Table of Contents
Electric car manufacturer Tesla has installed two super charging stations in Morocco, marking its first entry into the African market.
Tesla, the innovative electric vehicle maker, is now making its way towards Africa by quietly setting up its first super charging stations in Morocco. Unlike international companies, which generally announce such moves through major events and detailed press releases, Tesla has opted to simply install these stations with no notice.
Fast charging stations are often the first step toward Tesla entering a new market.
Anytime Tesla plans to enter a new market, it is setting up super charging stalls & service centers, to support that market issues.
- The first fast charging stations in Africa were discovered at Tangier, near the main road connecting major Moroccan cities on the Atlantic coast. Near the Tangier Al Houara Hilton resort, Tesla has placed four 150 kW super charging stations.
- The second batch of supercharger stations, with four 150 kW super charging stations, has been placed at the Onomo Hotel in Casablanca.
These fast charging stations are really just v2 150 kilowatts, which is the earlier version of Tesla’s electric supercharger technology.

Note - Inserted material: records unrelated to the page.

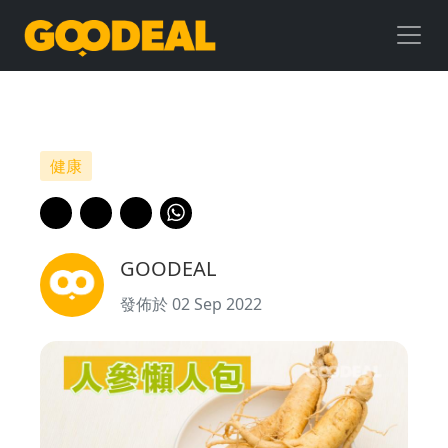
【人
參
懶
人
健康
包】
一
GOODEAL
文
發佈於 02 Sep 2022
看
清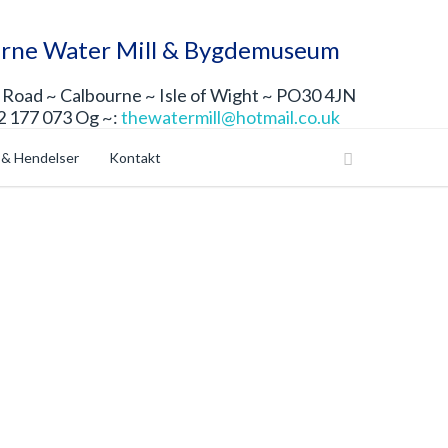
rne Water Mill & Bygdemuseum
Road ~ Calbourne ~ Isle of Wight ~ PO30 4JN
2 177 073 Og ~:
thewatermill@hotmail.co.uk
 & Hendelser
Kontakt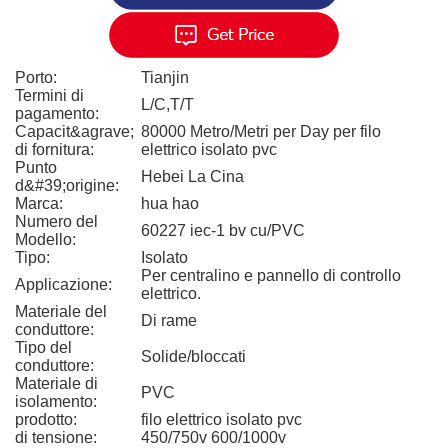
Porto:
Tianjin
Termini di
L/C,T/T
pagamento:
Capacit&agrave;
80000 Metro/Metri per Day per filo
di fornitura:
elettrico isolato pvc
Punto
Hebei La Cina
d&#39;origine:
Marca:
hua hao
Numero del
60227 iec-1 bv cu/PVC
Modello:
Tipo:
Isolato
Per centralino e pannello di controllo
Applicazione:
elettrico.
Materiale del
Di rame
conduttore:
Tipo del
Solide/bloccati
conduttore:
Materiale di
PVC
isolamento:
prodotto:
filo elettrico isolato pvc
di tensione:
450/750v 600/1000v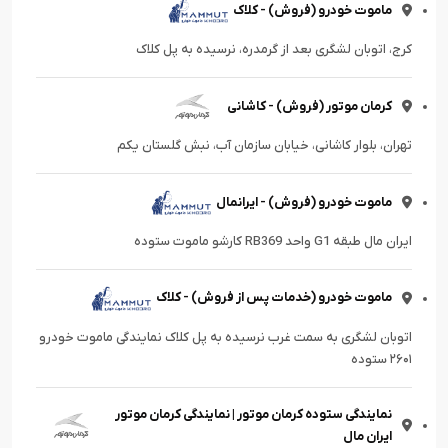
ماموت خودرو (فروش) - کلاک
کرج، اتوبان لشگری بعد از گرمدره، نرسیده به پل کلاک
کرمان موتور (فروش) - کاشانی
تهران، بلوار کاشانی، خیابان سازمان آب، نبش گلستان یکم
ماموت خودرو (فروش) - ایرانمال
ایران مال طبقه G1 واحد RB369 کارشو ماموت ستوده
ماموت خودرو (خدمات پس از فروش) - کلاک
اتوبان لشگری به سمت غرب نرسیده به پل کلاک نمایندگی ماموت خودرو
۲۶۰۱ ستوده
نمایندگی ستوده کرمان موتور | نمایندگی کرمان موتور
ایران مال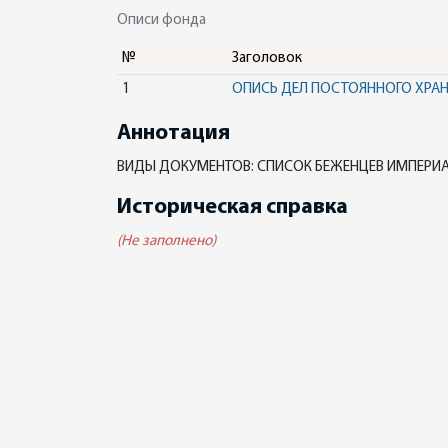
Описи фонда
№
Заголовок
1
ОПИСЬ ДЕЛ ПОСТОЯННОГО ХРА
Аннотация
ВИДЫ ДОКУМЕНТОВ: СПИСОК БЕЖЕНЦЕВ ИМПЕРИ
Историческая справка
(Не заполнено)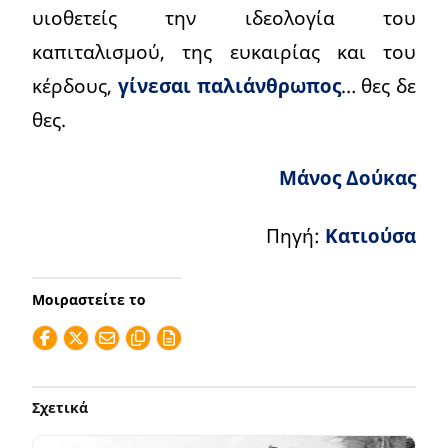
υιοθετείς την ιδεολογία του
καπιταλισμού, της ευκαιρίας και του
κέρδους,
γίνεσαι παλιάνθρωπος
… θες δε
θες.
Μάνος Δούκας
Πηγή:
Κατιούσα
Μοιραστείτε το
Σχετικά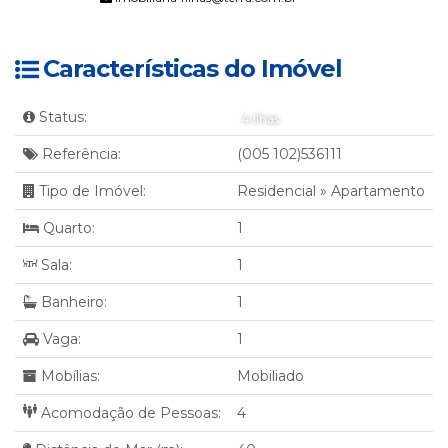
Características do Imóvel
Status:
4 Ilhas
Referência:
(005 102)536111
Tipo de Imóvel:
Residencial
»
Apartamento
Quarto:
1
Sala:
1
Banheiro:
1
Vaga:
1
Mobílias:
Mobiliado
Acomodação de Pessoas:
4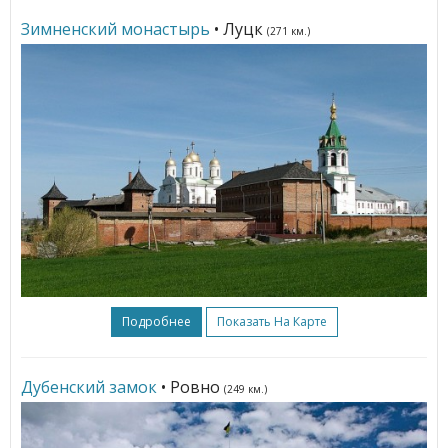
Зимненский монастырь
• Луцк
(271 км.)
Подробнее
Показать На Карте
Дубенский замок
• Ровно
(249 км.)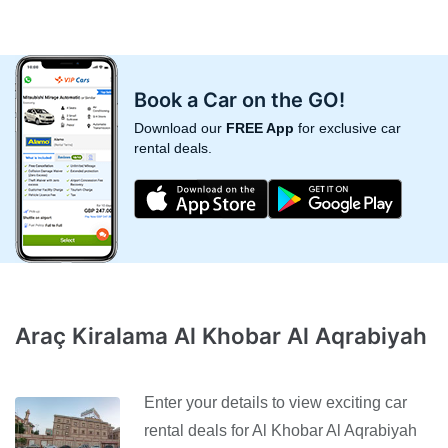
Book a Car on the GO!
Download our
FREE App
for exclusive car
rental deals.
Araç Kiralama Al Khobar Al Aqrabiyah
Enter your details to view exciting car
rental deals for Al Khobar Al Aqrabiyah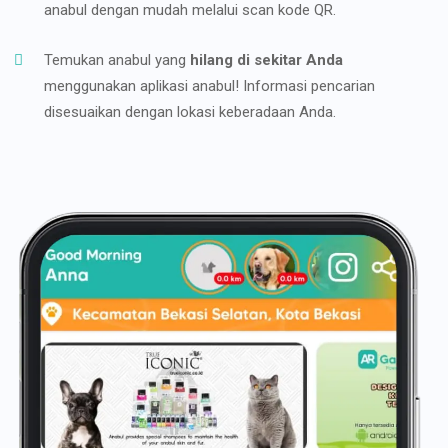
anabul dengan mudah melalui scan kode QR.
Temukan anabul yang
hilang di sekitar Anda
menggunakan aplikasi anabul! Informasi pencarian
disesuaikan dengan lokasi keberadaan Anda.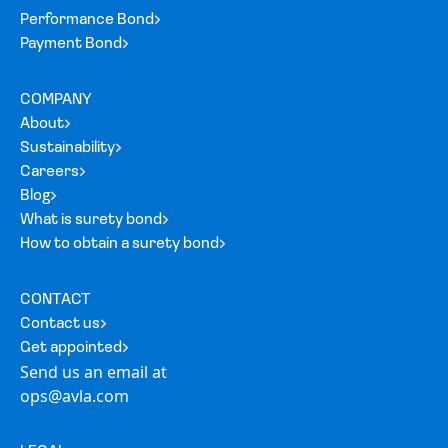
Performance Bond
Payment Bond
COMPANY
About
Sustainability
Careers
Blog
What is surety bond
How to obtain a surety bond
CONTACT
Contact us
Get appointed
Send us an email at
ops@avla.com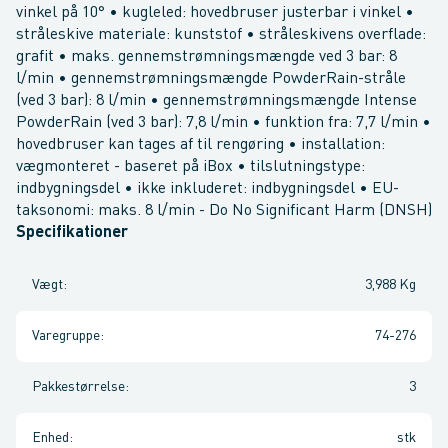
vinkel på 10° • kugleled: hovedbruser justerbar i vinkel •
stråleskive materiale: kunststof • stråleskivens overflade:
grafit • maks. gennemstrømningsmængde ved 3 bar: 8
l/min • gennemstrømningsmængde PowderRain-stråle
(ved 3 bar): 8 l/min • gennemstrømningsmængde Intense
PowderRain (ved 3 bar): 7,8 l/min • funktion fra: 7,7 l/min •
hovedbruser kan tages af til rengøring • installation:
vægmonteret - baseret på iBox • tilslutningstype:
indbygningsdel • ikke inkluderet: indbygningsdel • EU-
taksonomi: maks. 8 l/min - Do No Significant Harm (DNSH)
Specifikationer
Vægt
:
3,988 Kg
Varegruppe
:
74-276
Pakkestørrelse
:
3
Enhed
:
stk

Elon Musk, the founder, has frequently talked about releasing Tesla in his native Africa, particularly in his home nation of South Africa (He is South African by birth), but it has yet to happen.
These two installations are Tesla’s first charging points in Africa, where the company’s emergence has been sluggish. These 2 stations will make Tesla vehicles a viable choice for up-market consumers who frequently travel between Casablanca, the country’s primary economic center, and Tangier, a busy trading hub in the north of Morocco.
Tesla vehicles have become rare in Africa due to the lack of charging stations, with the only charging choices consisting of “Tesla connectors” in certain private residences & hotels. These connectors can supply up to 22 kW, which is typical for household charging.
Despite the absence of charging facilities, Tesla vehicles are still a wanted product in Africa, albeit they are not suitable for long-distance driving.
In Morocco as well as a few other African countries (markets), there are already a significant number of Tesla owners. It is already known that Tesla looks at the number of owners who have bought their own vehicles into a market as a piece of data when deciding whether or not to officially enter that market.
Depending on those locations, Africa’s first fast chargers may be more about serving European Tesla vacationing customers than the local market.
Tesla has now also expanded its business in Morocco, after recently starting a supply arrangement with the semiconductor manufacturer STMicroelectronics, which is headquartered outside of Casablanca.